Koyama Yuichi, Morikawa Teppei, Miyakawa Jimpei, Miyama Yu, Nakagawa Tohru, Homma Yukio, Fukayama Masashi
Department of Pathology, Graduate School of Medicine, The University of Tokyo, Tokyo, Japan.
Department of Pathology, Graduate School of Medicine, The University of Tokyo, Tokyo, Japan.
Pathol Res Pract. 2017 Jul;213(7):737-741. doi: 10.1016/j.prp.2017.04.009. Epub 2017 Apr 20.
Diagnosis of upper urinary tract urothelial carcinoma in ureteroscopic biopsies is challenging.
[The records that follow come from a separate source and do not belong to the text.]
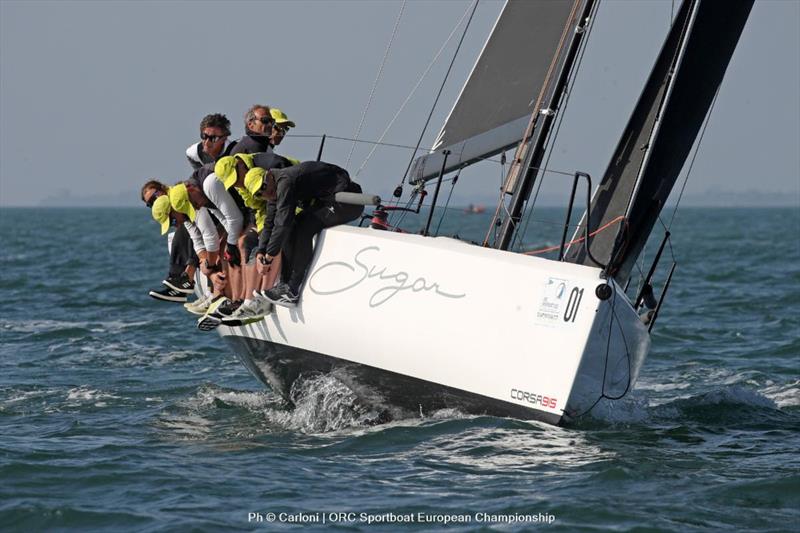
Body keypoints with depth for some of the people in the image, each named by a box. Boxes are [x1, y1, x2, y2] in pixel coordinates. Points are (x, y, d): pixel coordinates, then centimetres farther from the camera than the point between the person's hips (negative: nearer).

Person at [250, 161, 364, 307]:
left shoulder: (285, 181, -22)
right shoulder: (275, 191, 9)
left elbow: (282, 222, -25)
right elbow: (270, 223, 14)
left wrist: (268, 258, -20)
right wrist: (261, 253, 0)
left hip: (349, 203, -11)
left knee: (304, 228, -20)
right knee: (291, 228, 5)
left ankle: (292, 291, -15)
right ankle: (286, 284, 6)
Therefore, an immunohistochemical marker that can differentiate between malignant and benign urothelium and predict final pathological features is necessary. In this study, we investigated Ki-67 expression in 26 ureteroscopic biopsies of the ureter and renal pelvis diagnosed with urothelial carcinoma (UC) and in 13 biopsies with non-neoplastic urothelium, using digital image analysis. The median Ki-67 labeling index was 1.5% (range: 0.2-13.9%) in non-neoplastic urothelial specimens and 15.0% (range: 0.2-61.3%) in UC specimens (p=0.0001). In 12 of 26 (46%) UC specimens, the Ki-67 labeling index was more than 20%. By contrast, the Ki-67 labeling index was less than 5% in 11 of 13 (85%) non-neoplastic urothelial specimens. Ki-67 expression in ureteroscopic biopsies was significantly correlated with high tumor grade (p=0.013), concomitant carcinoma in situ (p=0.011), and stromal invasion (p=0.048) in surgical resection specimens. Our data suggested that Ki-67 may provide supplemental, objective evidence that can aid diagnosis of upper urinary tract UC in ureteroscopic biopsy specimens. Determination of Ki-67 expression in ureteroscopic biopsy specimens is potentially helpful in clinical decision making for patients with suspected upper urinary tract UC.
输尿管镜活检诊断上尿路尿路上皮癌具有挑战性。因此,需要一种能够区分恶性和良性尿路上皮并预测最终病理特征的免疫组化标志物。在本研究中,我们使用数字图像分析技术,调查了26例经诊断为尿路上皮癌(UC)的输尿管和肾盂输尿管镜活检标本以及13例非肿瘤性尿路上皮活检标本中的Ki-67表达情况。非肿瘤性尿路上皮标本的Ki-67标记指数中位数为1.5%(范围:0.2 - 13.9%),UC标本为15.0%(范围:0.2 - 61.3%)(p = 0.0001)。在26例UC标本中的12例(46%)中,Ki-67标记指数超过20%。相比之下,13例非肿瘤性尿路上皮标本中的11例(85%)的Ki-67标记指数低于5%。输尿管镜活检标本中的Ki-67表达与手术切除标本中的高肿瘤分级(p = 0.013)、伴发原位癌(p = 0.011)和间质浸润(p = 0.048)显著相关。我们的数据表明,Ki-67可能提供补充性的客观证据,有助于输尿管镜活检标本中上尿路UC的诊断。测定输尿管镜活检标本中的Ki-67表达可能有助于疑似上尿路UC患者的临床决策。